▸ **ТЕКСТ ЗАДАНИЯ**
Процитируйте без изменений строки записей, начиная с самой первой и заканчивая строкой, содержащей «ನೇಮಕಗೊಂಡಿದ್ದಾರೆ», включая обе границы.

▸ **ИСХОДНЫЕ ЗАПИСИ**
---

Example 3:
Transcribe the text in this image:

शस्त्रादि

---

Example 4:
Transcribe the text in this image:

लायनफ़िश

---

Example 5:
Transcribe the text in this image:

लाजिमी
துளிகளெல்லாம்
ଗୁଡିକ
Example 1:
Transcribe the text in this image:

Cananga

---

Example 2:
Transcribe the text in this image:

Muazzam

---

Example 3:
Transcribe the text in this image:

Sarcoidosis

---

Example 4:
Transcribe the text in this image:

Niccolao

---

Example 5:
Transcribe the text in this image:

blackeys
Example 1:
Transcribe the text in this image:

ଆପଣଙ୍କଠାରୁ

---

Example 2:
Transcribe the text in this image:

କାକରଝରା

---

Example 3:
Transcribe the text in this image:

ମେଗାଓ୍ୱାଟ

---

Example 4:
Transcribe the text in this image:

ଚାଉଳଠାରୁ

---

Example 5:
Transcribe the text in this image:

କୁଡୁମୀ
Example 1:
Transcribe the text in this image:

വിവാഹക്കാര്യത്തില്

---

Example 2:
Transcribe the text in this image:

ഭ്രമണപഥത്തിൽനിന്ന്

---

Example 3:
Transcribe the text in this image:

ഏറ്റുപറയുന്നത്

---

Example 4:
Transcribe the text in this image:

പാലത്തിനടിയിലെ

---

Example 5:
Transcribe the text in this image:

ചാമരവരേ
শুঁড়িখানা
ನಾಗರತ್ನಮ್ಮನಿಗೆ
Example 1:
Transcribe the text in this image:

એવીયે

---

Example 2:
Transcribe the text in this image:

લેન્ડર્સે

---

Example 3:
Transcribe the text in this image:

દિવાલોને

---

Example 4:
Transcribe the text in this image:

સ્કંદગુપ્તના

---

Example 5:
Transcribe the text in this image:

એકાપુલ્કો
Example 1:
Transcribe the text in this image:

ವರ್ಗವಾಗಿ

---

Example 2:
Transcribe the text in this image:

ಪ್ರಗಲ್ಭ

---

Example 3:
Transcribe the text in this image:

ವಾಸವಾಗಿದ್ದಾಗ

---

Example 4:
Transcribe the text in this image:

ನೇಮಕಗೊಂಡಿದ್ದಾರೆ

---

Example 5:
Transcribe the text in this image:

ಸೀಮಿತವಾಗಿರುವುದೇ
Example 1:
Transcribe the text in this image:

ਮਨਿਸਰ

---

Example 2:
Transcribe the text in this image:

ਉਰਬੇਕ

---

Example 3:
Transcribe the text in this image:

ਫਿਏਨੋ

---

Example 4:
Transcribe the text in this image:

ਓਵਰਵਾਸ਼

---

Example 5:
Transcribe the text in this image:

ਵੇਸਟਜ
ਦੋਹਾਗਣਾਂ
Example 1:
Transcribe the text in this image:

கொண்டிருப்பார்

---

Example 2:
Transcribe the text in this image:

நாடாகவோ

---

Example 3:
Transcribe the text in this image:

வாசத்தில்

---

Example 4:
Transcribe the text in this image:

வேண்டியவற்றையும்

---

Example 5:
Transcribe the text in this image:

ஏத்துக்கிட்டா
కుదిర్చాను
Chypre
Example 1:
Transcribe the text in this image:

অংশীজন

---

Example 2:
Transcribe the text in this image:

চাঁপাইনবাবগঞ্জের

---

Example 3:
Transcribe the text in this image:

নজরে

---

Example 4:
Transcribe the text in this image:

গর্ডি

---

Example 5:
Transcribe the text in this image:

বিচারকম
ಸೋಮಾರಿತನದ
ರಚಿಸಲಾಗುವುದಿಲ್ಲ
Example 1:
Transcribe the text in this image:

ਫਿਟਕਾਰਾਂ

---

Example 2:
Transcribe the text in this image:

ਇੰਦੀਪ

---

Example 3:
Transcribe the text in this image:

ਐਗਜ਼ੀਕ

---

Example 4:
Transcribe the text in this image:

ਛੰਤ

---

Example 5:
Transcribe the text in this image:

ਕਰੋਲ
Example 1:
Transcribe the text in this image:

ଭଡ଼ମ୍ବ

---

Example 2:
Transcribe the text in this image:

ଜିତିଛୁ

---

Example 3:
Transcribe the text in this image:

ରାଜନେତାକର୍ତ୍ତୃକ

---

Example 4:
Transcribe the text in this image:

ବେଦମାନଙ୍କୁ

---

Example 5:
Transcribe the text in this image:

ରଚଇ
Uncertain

▸ **РЕЗУЛЬТАТ**
---

Example 3:
Transcribe the text in this image:

शस्त्रादि

---

Example 4:
Transcribe the text in this image:

लायनफ़िश

---

Example 5:
Transcribe the text in this image:

लाजिमी
துளிகளெல்லாம்
ଗୁଡିକ
Example 1:
Transcribe the text in this image:

Cananga

---

Example 2:
Transcribe the text in this image:

Muazzam

---

Example 3:
Transcribe the text in this image:

Sarcoidosis

---

Example 4:
Transcribe the text in this image:

Niccolao

---

Example 5:
Transcribe the text in this image:

blackeys
Example 1:
Transcribe the text in this image:

ଆପଣଙ୍କଠାରୁ

---

Example 2:
Transcribe the text in this image:

କାକରଝରା

---

Example 3:
Transcribe the text in this image:

ମେଗାଓ୍ୱାଟ

---

Example 4:
Transcribe the text in this image:

ଚାଉଳଠାରୁ

---

Example 5:
Transcribe the text in this image:

କୁଡୁମୀ
Example 1:
Transcribe the text in this image:

വിവാഹക്കാര്യത്തില്

---

Example 2:
Transcribe the text in this image:

ഭ്രമണപഥത്തിൽനിന്ന്

---

Example 3:
Transcribe the text in this image:

ഏറ്റുപറയുന്നത്

---

Example 4:
Transcribe the text in this image:

പാലത്തിനടിയിലെ

---

Example 5:
Transcribe the text in this image:

ചാമരവരേ
শুঁড়িখানা
ನಾಗರತ್ನಮ್ಮನಿಗೆ
Example 1:
Transcribe the text in this image:

એવીયે

---

Example 2:
Transcribe the text in this image:

લેન્ડર્સે

---

Example 3:
Transcribe the text in this image:

દિવાલોને

---

Example 4:
Transcribe the text in this image:

સ્કંદગુપ્તના

---

Example 5:
Transcribe the text in this image:

એકાપુલ્કો
Example 1:
Transcribe the text in this image:

ವರ್ಗವಾಗಿ

---

Example 2:
Transcribe the text in this image:

ಪ್ರಗಲ್ಭ

---

Example 3:
Transcribe the text in this image:

ವಾಸವಾಗಿದ್ದಾಗ

---

Example 4:
Transcribe the text in this image:

ನೇಮಕಗೊಂಡಿದ್ದಾರೆ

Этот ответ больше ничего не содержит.